Le second enjeu est celui d'éviter de laisser les algorithmes diluer la responsabilité des décideurs, ou masquer, sous des abords techniques, ce qui relève d'abord de choix politiques et de problèmes de société. Le cas d'APB est intéressant de ce point de vue, puisque le débat s'est focalisé sur un aspect technique, alors même que les difficultés rencontrées renvoyaient davantage à des grands choix de société, comme la sélection des étudiants ou l'augmentation éventuelle de la capacité d'accueil des universités. On peut ainsi se demander si la tentation ne pourrait pas être grande, pour des responsables de politiques publiques, de se cacher derrière l'algorithme, pour échapper à la fatigue d'exercer la responsabilité, d'avoir à faire des choix, de prendre des décisions et de les assumer. Il est en tout cas nécessaire d'assurer une vraie traçabilité entre la loi, l'administration, et l'articulation de ses décisions dans le code.

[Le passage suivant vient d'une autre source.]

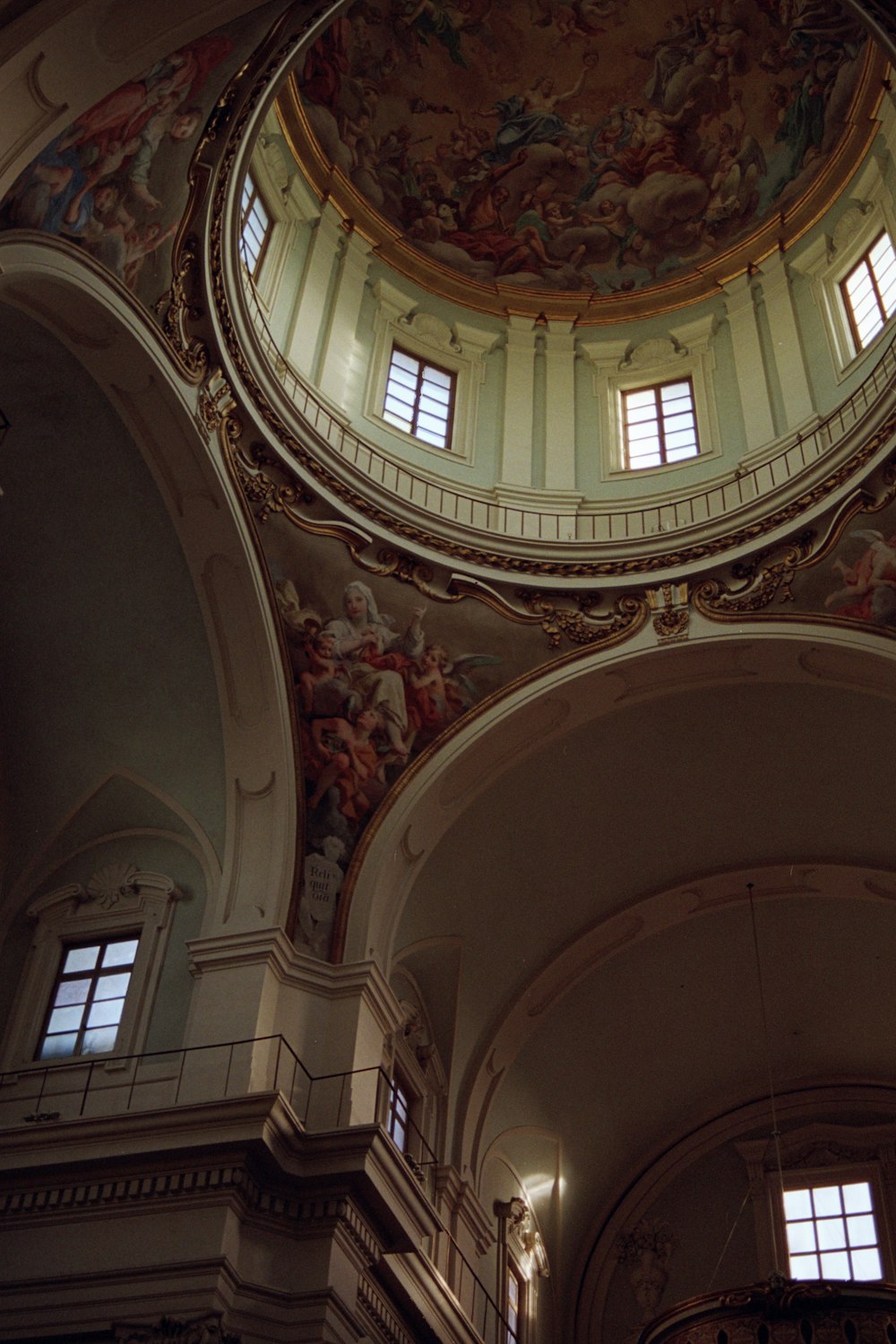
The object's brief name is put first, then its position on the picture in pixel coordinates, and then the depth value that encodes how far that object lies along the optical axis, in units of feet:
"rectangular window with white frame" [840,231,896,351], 48.40
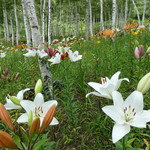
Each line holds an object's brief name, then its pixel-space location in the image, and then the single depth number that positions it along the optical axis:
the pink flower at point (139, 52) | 1.66
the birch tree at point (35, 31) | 2.52
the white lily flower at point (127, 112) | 0.81
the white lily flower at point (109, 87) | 0.95
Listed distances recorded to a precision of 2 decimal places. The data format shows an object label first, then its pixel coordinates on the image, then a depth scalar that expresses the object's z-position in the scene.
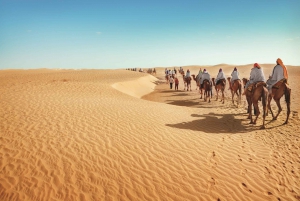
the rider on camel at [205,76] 16.78
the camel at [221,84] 15.97
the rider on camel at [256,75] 9.29
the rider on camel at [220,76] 16.05
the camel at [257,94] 8.99
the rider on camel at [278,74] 9.31
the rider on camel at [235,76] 14.76
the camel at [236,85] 14.58
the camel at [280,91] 9.50
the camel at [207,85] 16.52
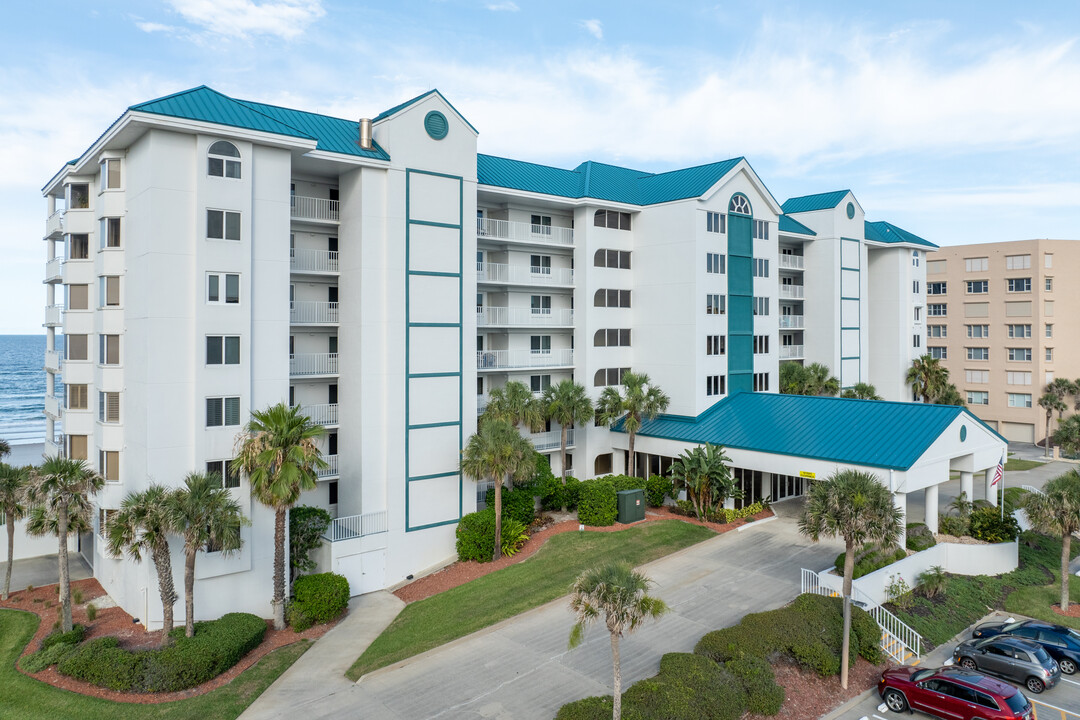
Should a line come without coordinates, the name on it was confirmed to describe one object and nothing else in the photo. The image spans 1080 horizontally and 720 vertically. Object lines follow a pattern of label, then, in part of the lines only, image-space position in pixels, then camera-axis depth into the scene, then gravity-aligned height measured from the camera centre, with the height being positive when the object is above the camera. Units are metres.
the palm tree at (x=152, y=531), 22.95 -5.78
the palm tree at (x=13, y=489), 27.91 -5.23
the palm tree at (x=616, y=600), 16.17 -5.74
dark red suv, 18.86 -9.59
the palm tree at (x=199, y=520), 23.39 -5.53
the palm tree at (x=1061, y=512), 28.83 -6.49
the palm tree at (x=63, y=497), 25.80 -5.23
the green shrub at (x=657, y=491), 40.09 -7.63
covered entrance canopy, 31.53 -4.14
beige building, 73.12 +4.19
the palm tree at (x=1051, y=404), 67.81 -4.28
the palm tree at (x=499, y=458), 32.50 -4.63
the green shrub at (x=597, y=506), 36.16 -7.76
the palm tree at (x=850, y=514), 21.80 -4.98
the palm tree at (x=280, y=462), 25.00 -3.76
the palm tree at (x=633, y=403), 41.34 -2.58
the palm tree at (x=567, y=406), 39.30 -2.57
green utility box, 36.59 -7.79
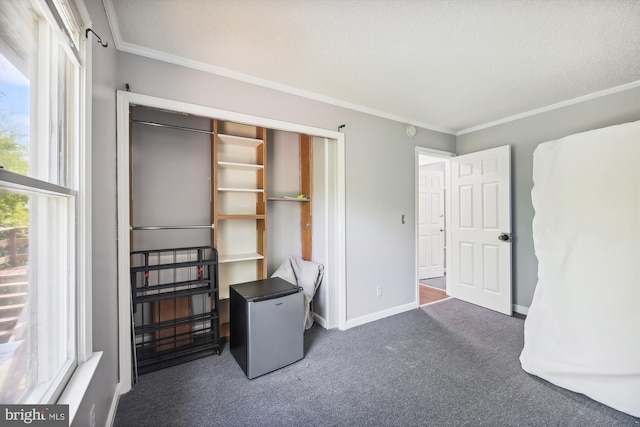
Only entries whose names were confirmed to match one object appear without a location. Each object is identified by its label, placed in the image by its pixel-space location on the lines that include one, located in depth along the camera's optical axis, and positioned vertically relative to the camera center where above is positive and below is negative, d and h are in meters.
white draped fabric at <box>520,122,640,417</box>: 1.70 -0.40
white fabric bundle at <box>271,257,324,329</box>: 2.76 -0.66
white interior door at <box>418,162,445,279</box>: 5.12 -0.13
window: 0.76 +0.06
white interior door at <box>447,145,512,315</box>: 3.23 -0.22
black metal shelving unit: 2.12 -0.85
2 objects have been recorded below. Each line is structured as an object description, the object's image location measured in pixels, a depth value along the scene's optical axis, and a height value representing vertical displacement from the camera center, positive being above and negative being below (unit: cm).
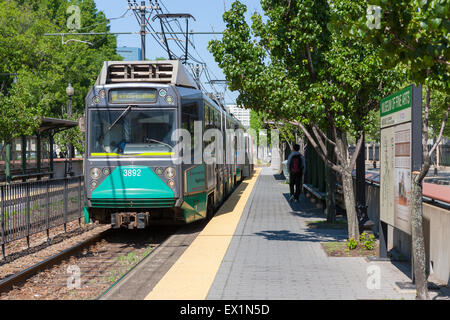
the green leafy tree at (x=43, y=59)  3822 +759
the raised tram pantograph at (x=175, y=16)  1919 +497
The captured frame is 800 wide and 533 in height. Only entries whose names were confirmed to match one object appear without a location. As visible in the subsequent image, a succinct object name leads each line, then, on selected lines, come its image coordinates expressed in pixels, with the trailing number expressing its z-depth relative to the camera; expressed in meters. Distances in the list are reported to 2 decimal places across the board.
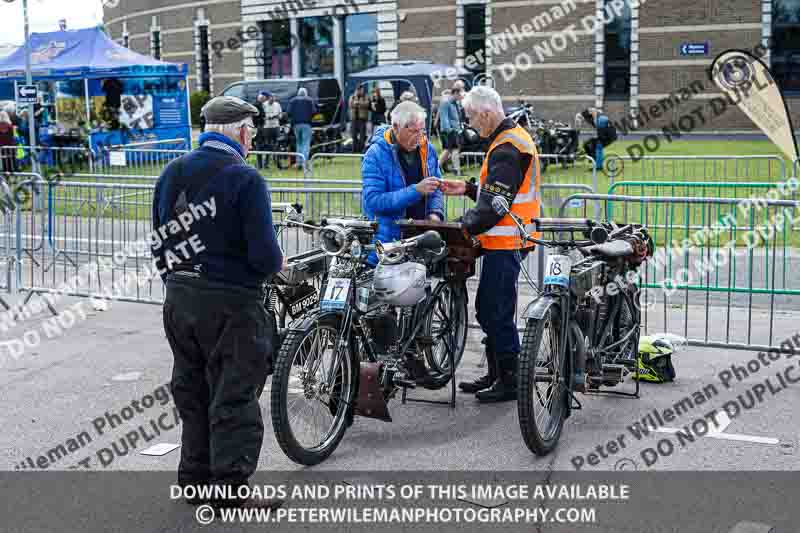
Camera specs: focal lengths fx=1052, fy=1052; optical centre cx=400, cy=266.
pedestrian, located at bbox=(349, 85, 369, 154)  25.42
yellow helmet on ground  6.96
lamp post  15.89
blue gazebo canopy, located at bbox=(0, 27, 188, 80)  23.70
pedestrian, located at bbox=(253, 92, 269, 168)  24.98
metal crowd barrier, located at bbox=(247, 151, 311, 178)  19.11
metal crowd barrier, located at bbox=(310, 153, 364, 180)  20.23
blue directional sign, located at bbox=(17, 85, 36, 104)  16.77
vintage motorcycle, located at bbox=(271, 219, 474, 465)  5.32
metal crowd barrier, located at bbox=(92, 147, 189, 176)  16.38
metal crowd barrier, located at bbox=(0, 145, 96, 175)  18.55
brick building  32.16
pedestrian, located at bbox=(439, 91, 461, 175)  19.58
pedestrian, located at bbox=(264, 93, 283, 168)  24.75
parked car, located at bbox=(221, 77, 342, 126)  27.28
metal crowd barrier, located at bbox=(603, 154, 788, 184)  17.41
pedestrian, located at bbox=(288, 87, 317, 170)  23.09
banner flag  13.93
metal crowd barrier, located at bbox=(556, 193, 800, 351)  8.19
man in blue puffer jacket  6.47
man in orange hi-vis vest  6.12
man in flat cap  4.63
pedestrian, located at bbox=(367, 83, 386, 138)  25.23
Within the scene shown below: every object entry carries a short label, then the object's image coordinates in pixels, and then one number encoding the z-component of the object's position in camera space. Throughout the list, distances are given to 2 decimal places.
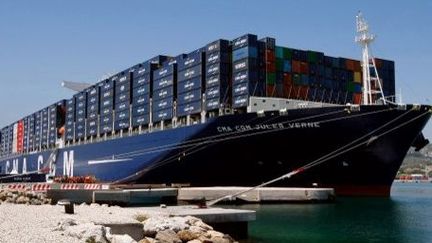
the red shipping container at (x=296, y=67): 46.78
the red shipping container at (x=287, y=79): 46.19
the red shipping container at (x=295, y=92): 46.34
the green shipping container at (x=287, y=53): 46.78
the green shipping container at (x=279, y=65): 46.01
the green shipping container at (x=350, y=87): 50.41
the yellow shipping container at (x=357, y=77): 51.47
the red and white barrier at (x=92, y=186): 37.16
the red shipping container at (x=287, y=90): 45.84
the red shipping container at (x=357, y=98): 50.41
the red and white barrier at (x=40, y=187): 35.56
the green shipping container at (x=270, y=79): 44.88
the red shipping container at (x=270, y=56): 45.31
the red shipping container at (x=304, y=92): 46.53
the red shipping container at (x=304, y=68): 47.34
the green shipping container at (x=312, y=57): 48.19
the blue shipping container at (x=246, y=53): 44.31
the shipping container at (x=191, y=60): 48.40
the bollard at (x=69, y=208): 20.77
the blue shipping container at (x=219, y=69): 45.84
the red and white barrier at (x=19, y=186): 36.34
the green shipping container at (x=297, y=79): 46.66
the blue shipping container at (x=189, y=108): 47.91
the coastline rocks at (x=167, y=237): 16.98
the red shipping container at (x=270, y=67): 45.09
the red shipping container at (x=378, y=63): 52.86
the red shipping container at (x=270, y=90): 44.56
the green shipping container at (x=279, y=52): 46.29
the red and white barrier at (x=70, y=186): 36.74
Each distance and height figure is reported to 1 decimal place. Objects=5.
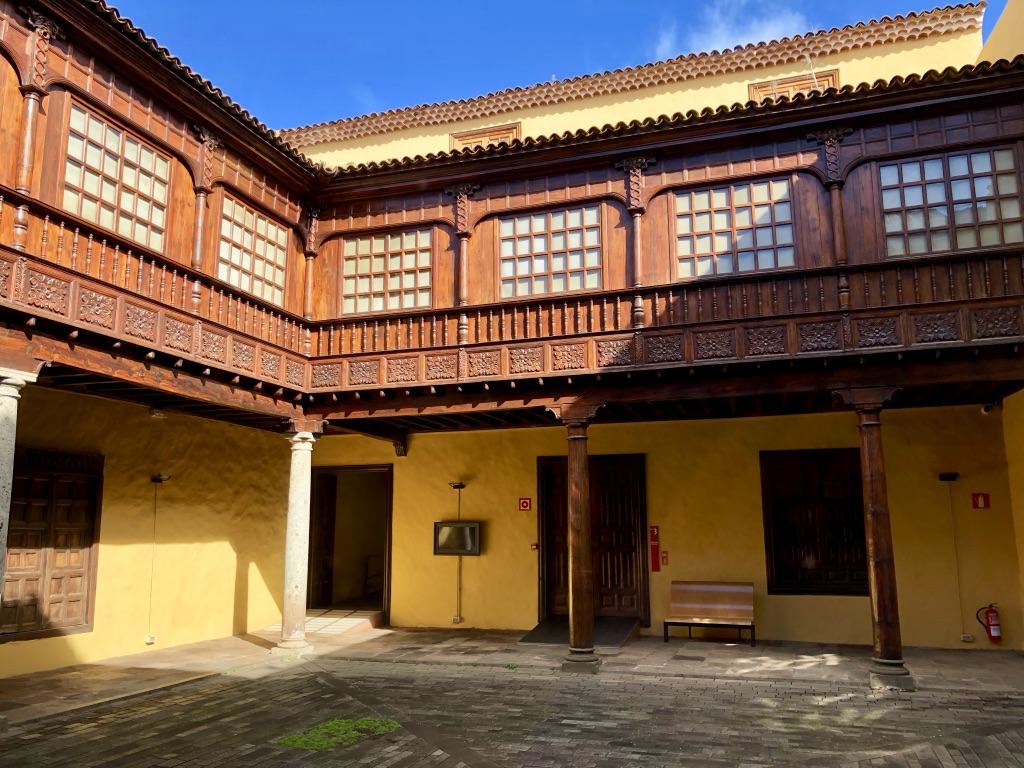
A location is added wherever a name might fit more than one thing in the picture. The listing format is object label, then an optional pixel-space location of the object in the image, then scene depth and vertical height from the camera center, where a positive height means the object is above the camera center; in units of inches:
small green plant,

Je conclurai en soulignant que les algorithmes au service de l'administration sont des outils extrêmement puissants. Ils impliquent des effets sociaux et politiques très forts, qui ne peuvent être laissés aux experts et aux techniciens, d'où une triple nécessité : nécessité tout d'abord, à tous les stades de leur déploiement, d'une réflexion large et plurielle, impliquant tous les acteurs, depuis le développeur jusqu'au fournisseur de solutions, en passant par les utilisateurs, les administrés, les chercheurs en sciences sociales, qui peuvent participer à la création d'une réflexion intégrée et à la prise en compte de tous les problèmes susceptibles de se poser ; nécessité également de former les acteurs publics à ces enjeux et aux possibles effets de bord ; nécessité enfin d'un effort considérable de clarté de la part de la puissance publique à l'égard des administrés ; elle a tout à y gagner.